Monday, May 29, 2017

Folic acid Deficiency Anemia

A common, slowly progressive megaloblastic anemia, folic acid deficiency anemia is most prevalent in infants, adolescents, pregnant and lactating females, alcoholics, elderly people, and people with malignant or intestinal diseases.

Folic acid deficiency anemia results from a decreased level or lack of folate, a vitamin that’s essential for red blood cell production and maturation. 
Causes include:
  • alcohol abuse (may suppress metabolic effects of folate)
  • inadequate diet (common in alcoholics, elderly people who live alone, and infants, especially those with infections or diarrhea)
  • impaired absorption (due to intestinal dysfunction from such disorders as celiac disease, tropical sprue, and regional jejunitis and from bowel resection)
  • bacteria competing for available folic acid
  • overcooking, which can destroy a high percentage of folic acids in foods
  • limited storage capacity in infants
  • prolonged drug therapy (with anticonvulsants and estrogens)
  • increased folic acid requirement during pregnancy, during rapid growth in infancy (common because of increased survival rate of preterm infants), during childhood and adolescence (because of general use of folate-poor cow’s milk), and in patients with neoplastic diseases and some skin diseases (chronic exfoliative dermatitis).
Signs and symptoms
Folic acid deficiency anemia gradually produces clinical features that are characteristic of other megaloblastic anemias without the neurologic manifestations. These include progressive fatigue, dyspnea, palpitations, weakness, glossitis, nausea, anorexia, headache, fainting, irritability, forgetfulness, pallor, and slight jaundice.
Folic acid deficiency anemia doesn’t cause neurologic impairment unless it’s associated with vitamin B12 deficiency, as in pernicious anemia.

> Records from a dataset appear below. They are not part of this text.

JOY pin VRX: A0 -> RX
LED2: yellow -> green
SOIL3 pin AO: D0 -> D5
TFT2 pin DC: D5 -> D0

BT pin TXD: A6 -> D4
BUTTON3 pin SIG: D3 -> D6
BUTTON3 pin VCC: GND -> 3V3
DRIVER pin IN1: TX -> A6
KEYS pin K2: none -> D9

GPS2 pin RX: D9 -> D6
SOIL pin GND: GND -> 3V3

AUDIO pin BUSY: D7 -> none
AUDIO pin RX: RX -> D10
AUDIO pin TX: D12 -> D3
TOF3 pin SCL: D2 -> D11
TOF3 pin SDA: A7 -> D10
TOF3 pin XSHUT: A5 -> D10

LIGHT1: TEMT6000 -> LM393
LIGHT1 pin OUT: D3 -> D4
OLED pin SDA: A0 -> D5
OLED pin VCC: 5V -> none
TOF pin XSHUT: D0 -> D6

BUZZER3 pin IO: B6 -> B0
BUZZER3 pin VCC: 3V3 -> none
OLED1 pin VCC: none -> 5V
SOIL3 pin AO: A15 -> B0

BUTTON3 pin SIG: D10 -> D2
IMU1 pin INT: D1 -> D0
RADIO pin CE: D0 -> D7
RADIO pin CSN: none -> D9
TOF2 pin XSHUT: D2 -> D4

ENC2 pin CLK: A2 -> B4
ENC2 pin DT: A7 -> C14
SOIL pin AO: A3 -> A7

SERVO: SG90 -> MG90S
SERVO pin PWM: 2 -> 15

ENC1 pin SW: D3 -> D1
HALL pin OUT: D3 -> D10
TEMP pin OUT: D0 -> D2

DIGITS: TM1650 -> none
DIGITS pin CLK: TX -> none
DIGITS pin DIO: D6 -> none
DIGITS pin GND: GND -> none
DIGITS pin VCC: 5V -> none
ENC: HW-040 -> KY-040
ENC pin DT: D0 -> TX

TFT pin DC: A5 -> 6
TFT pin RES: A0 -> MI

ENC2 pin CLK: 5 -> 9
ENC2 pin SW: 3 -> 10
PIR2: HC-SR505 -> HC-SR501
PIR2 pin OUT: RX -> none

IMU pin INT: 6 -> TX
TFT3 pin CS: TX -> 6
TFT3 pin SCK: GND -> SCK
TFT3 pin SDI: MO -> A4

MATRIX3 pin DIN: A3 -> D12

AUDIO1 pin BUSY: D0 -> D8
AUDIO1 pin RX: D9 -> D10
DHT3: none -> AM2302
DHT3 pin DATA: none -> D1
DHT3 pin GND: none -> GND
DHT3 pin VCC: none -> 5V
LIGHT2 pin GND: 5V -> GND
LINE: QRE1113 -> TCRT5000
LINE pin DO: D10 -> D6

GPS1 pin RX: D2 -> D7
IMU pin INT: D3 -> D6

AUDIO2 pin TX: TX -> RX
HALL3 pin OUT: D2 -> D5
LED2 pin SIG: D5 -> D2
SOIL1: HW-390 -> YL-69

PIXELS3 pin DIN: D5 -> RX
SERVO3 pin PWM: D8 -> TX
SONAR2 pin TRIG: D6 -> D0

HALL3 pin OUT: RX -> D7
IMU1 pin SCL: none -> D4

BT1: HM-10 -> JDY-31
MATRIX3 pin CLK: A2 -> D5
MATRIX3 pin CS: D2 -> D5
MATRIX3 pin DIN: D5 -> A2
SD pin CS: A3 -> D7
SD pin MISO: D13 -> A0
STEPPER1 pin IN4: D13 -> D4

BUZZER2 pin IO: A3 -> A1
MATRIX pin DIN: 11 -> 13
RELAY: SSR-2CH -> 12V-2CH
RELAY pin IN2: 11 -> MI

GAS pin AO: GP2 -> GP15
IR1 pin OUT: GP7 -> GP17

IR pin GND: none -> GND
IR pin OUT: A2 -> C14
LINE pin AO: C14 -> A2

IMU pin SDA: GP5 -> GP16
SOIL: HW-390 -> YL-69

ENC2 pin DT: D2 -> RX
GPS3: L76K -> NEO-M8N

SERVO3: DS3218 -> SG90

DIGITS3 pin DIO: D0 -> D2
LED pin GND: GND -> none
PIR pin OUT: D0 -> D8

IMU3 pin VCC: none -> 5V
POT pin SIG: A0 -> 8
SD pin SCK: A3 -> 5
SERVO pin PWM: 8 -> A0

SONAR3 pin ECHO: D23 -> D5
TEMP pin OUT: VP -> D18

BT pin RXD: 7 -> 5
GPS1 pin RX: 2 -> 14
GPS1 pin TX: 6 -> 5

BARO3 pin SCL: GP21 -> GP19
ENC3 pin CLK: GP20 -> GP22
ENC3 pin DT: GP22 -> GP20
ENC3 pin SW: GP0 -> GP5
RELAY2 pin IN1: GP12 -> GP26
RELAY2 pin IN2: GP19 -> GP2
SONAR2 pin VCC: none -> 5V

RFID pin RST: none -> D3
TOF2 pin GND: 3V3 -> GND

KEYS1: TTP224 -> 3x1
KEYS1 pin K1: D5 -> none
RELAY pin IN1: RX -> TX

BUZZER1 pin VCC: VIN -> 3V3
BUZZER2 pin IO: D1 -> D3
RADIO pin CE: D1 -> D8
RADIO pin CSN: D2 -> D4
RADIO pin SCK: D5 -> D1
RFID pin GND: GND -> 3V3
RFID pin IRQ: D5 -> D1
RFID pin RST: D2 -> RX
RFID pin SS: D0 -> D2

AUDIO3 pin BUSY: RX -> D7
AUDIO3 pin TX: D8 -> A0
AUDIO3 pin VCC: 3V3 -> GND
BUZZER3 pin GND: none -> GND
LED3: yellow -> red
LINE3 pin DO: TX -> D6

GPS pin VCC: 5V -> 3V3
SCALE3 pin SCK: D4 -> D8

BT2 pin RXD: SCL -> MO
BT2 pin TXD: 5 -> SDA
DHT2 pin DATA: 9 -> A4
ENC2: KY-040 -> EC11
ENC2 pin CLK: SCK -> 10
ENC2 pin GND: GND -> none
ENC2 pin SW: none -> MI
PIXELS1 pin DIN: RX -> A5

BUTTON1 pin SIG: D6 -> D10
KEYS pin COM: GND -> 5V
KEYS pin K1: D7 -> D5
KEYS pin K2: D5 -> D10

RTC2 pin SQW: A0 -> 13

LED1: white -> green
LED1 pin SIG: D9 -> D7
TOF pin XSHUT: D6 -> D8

The Schilling test and a therapeutic trial of vitamin B12 injections help distinguish between folic acid deficiency anemia and pernicious anemia. Significant findings include macrocytosis, a decreased reticulocyte count, low platelet count, and a serum folate level less than 4 mg/ml.

Folic acid supplements and the elimination of contributing causes are the primary treatments. Supplements may be given orally (usually 1 to 5 mg/day) or parenterally (to patients who are severely ill, have malabsorption, or are unable to take oral medication).

Many patients also respond favorably to a well-balanced diet.
If the patient has combined vitamin B12 and folate deficiencies, folic acid replenishment alone may aggravate neurologic dysfunction.